Martin Quinson wrote:
[...]
> * Locale::gettext (perl module)
> Needed by po4a for localization.
> Provided by liblocale-gettext-perl on Debian, perl-Locale-gettext on
>Mandrake and Fedora Core(DAG), perl-gettext on SUSE.
>
> Would you be open to a patch that acted as a wrapper around
>Locale::gettext so that po4a would continue to work untranslated if that
>module was missing?
[...]
Ok. Great. It could even be done by default in the Common.pm module,
which
would then export the d?gettext functions. Impact on other parts would be
the need to kill the explicit gettext loading.
Good idea. I'll do that.
> * Text::WrapI18N (perl module)
> Pure perl (so easy to check in) but depends on Text::CharWidth which
>is not pure perl.
> Provided by libtext-wrapi18n-perl on Debian. Found no RPM packages
>providing it.
>
> Text::WrapI18N was not used in po4a 0.16.2. I initially thought it
>was used to wrap the text being output to the .po and .sgml files but in
>fact it seems to only be used to print messages, warnings and errors.

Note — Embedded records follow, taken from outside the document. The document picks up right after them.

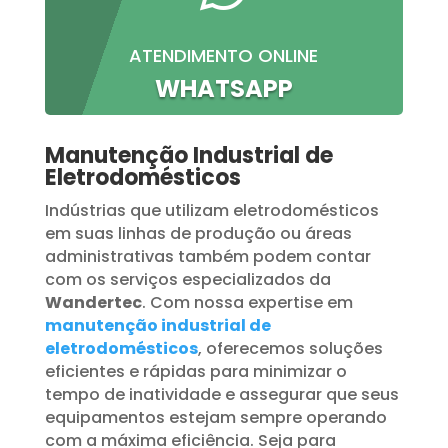
ATENDIMENTO ONLINE
WHATSAPP
Manutenção Industrial de
Eletrodomésticos
Indústrias que utilizam eletrodomésticos
em suas linhas de produção ou áreas
administrativas também podem contar
com os serviços especializados da
Wandertec
. Com nossa expertise em
manutenção industrial de
eletrodomésticos
, oferecemos soluções
eficientes e rápidas para minimizar o
tempo de inatividade e assegurar que seus
equipamentos estejam sempre operando
com a máxima eficiência. Seja para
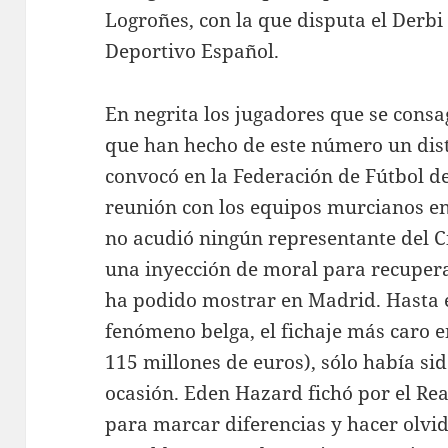
Logroñes, con la que disputa el Derbi
Deportivo Español.
En negrita los jugadores que se con
que han hecho de este número un dist
convocó en la Federación de Fútbol d
reunión con los equipos murcianos en 
no acudió ningún representante del C
una inyección de moral para recupera
ha podido mostrar en Madrid. Hasta e
fenómeno belga, el fichaje más caro e
115 millones de euros), sólo había si
ocasión. Eden Hazard fichó por el Re
para marcar diferencias y hacer olvida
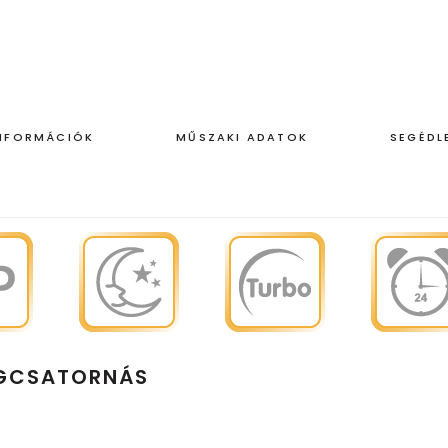
INFORMÁCIÓK
MŰSZAKI ADATOK
SEGÉDL
ÉGCSATORNÁS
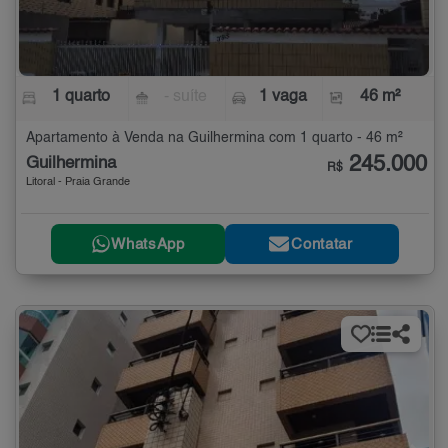
1 quarto
- suíte
1 vaga
46 m²
Apartamento à Venda na Guilhermina com 1 quarto - 46 m²
245.000
Guilhermina
R$
Litoral - Praia Grande
WhatsApp
Contatar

>Why is it needed? Doesn't a simple print work fine?
This module becomes important when you want to wrap CKJ languages
(japaneese, corean), which don't have any spaces, if I understood well. So
finding where you can cut the sentence properly is not as easy as in, say,
french.
So, actually, we *ought* to use it all around the place. Maybe through a
wrapper such as the one you propose for gettext...
Ok. I can understand why it would be important to use it for writing po
files and Sgml files. It's a shame it's used everywhere but there ;-)
(I've seen your other email explaining why it's that way).
What I don't understand is why it is used to print informational and
error messages. Won't the xterm wrap things on its own? It does just
fine when I print a very long line in French or English. Doesn't it do
the same CKJ languages? If not I'd say it is pretty broken.
My next question has to do with the wrapper implementation. I did not
check it out in details but it seems like it works on the multibyte
string. Wouldn't it be possible to implement a wrapper using the Perl
5.8 Unicode support? It would work like this:
# "Noël Noël" in UTF-8
my $oct="Noël Noël";
Here length($oct) = 11 because ë is encoded as two 8bit characters.
my $str=Encode::decode("UTF-8", $oct);
Here length($str) = 9 because ë is encoded as one unicode
character. This means we can cut up the string as we want:
my $sub=Encode::encode("UTF-8",substr($str,0,3));
Here $sub contains "Noë", that is "Noë" in UTF-8 and has a
length
of 4.
There's still the issue of word boundaries because, at least for the
Sgml file, we would not want to cut a word in two. But I would expect
that, on Unicode strings, \b, \w amd \W would work sensibly even for CKJ
languages. The advantage is that this would make it possible to do
wrapping using only standard Perl features. The drawback is it would
required perl 5.8.
--
Francois Gouget
fgouget(a)codeweavers.com